Radha Teaches Tulasi to Play Vina
Based on the Vilapa Kusumanjali of Raghunath Das Gosvami,
from the commentary of Pandit Ananta Das Babaji Maharaja,
as originally narrated by Ananda Gopal Gosvami
One day Radhika and Syama are playing together in a kunja when Syama faints out of ecstasy. No matter what Svamini tries, She can not bring Krishna back to His senses. The boat-like mind of enchanting Mohana has sunk in the bottomless ocean of Sri Radhika’s beauty and sweetness. Svamini is desperate. She cannot find anyone who can pull Syama out of this deep ocean-like swoon. Then Tulasi, who sits outside with her back against the wall of the kunja, begins to sing a beautiful song. When Syama hears this song about Svamini’s sweetness, He slowly comes back to His senses and becomes fit again to continue the loveplay. These songs cannot be taught in the presence of the sakhis, therefore they are taught within the caves of Govardhana Hill.
The subject of these songs are the various pastimes of Rasaraja Krishna and Madanakhya Mahabhavavati Sri Radha. Radhika Herself is the subject of these songs, so She can't sing them Herself to bring Krishna back to life. A third person is necessary, and a maidservant of Sri Radha is the most fitting person to do it. Of all maidservants, Tulasi is again most intimate with Sri Radhika, so Svamini calls her into a cave of Govardhana Hill to teach her these intimate songs in different tunes. This is the limit of human perfection, the great gift of Sri Caitanya Mahaprabhu.

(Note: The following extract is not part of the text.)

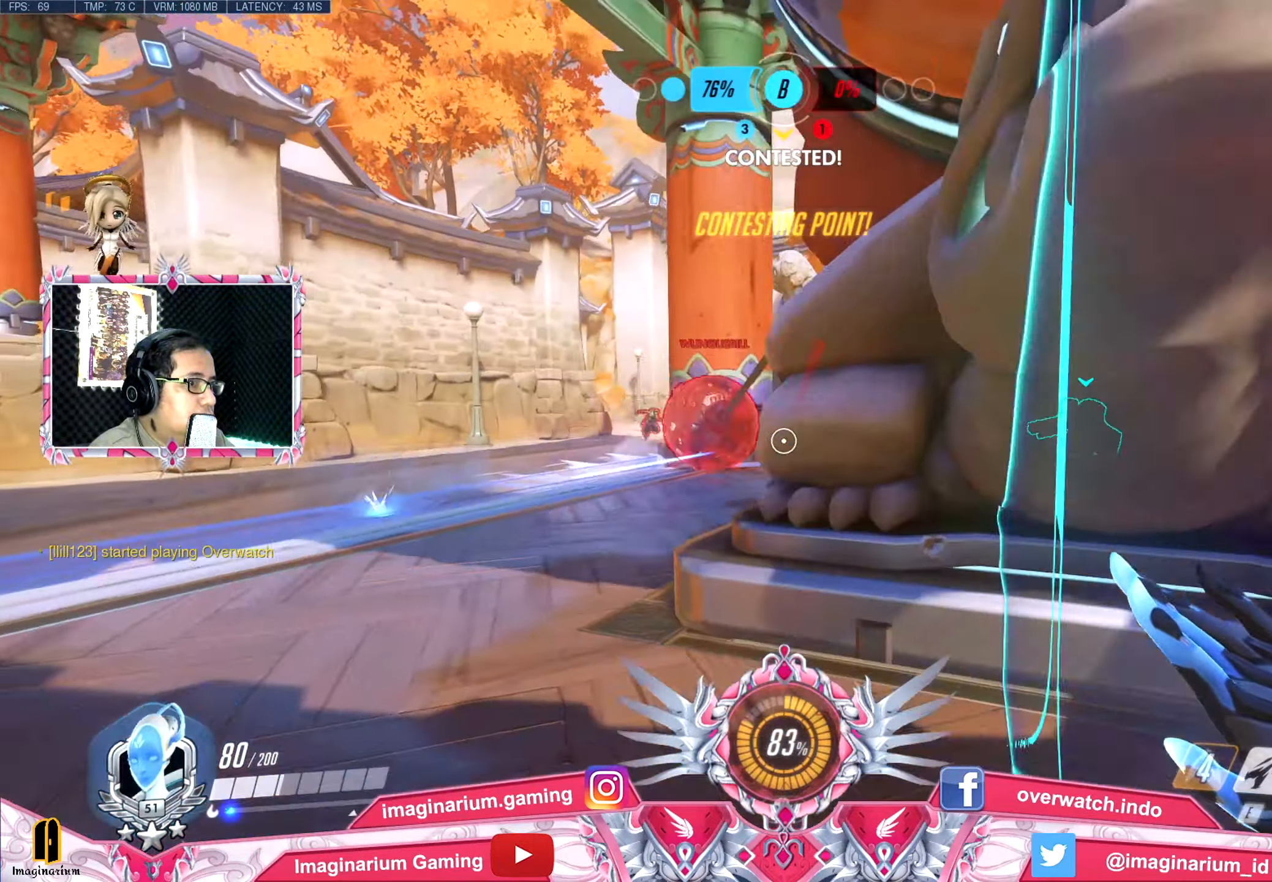
{"keys": ["d"], "events": [[84, "ctrl", "up"], [217, "ctrl", "down"], [267, "ctrl", "up"], [367, "d", "down"], [451, "a", "up"]]}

Now Srimati will examine if Tulasi has properly learned the songs. This examination is also so wonderful! The cave of Govardhana Hill is like a wonderful temple of play. Svamini takes a vina in Her hand and teaches a sweet song. The song itself is endlessly sweet and on top of that there is Svamini’s own nectarine voice. This sound attracts Syamasundara, who comes close and stares through a slit in the cave at the beauty of Srimati’s form. She is there alone with Tulasi. Her head is not covered by Her veil and Her fingers, that defeat the beauty of golden Campaka-buds, twang the strings of the vina. Along with the strings of the vina She twangs the strings of Syama’s heart! How wonderfully Her jeweled rings are blazing on Her golden fingers! It is as if Her beauty and sweetness comes gushing out of Her limbs!
Syama is enchanted by Her lovely nectarine voice and can’t hide Himself anymore. He approaches slowly and enters into the cave as if He is enchanted by some mantra. Seeing Syama, Svamini at once stops singing, puts the vina away and quickly pulls Her veil over Her head. Gravely She says: Syama! Are You here?” Syama says: “What song have You taught to Tulasi?” Svamini: “What’s that to You? Tulasi! Let us hear what song You have learned!” Tulasi takes the vina in her hand and begins to sing. How wonderful is the prowess of Tulasi, the object of Svamini’s affection! She has learned the song after one single hearing. It is as if the song takes shape before Their eyes. Syama does not hear a song -- He relishes Svamini’s sweetness. Syama is enchanted and sits down next to Svamini to listen. Tulasi asks: “Did I pass the examination?” Both praise Tulasi, saying: “Bravo, Tulasi! Well learnt!”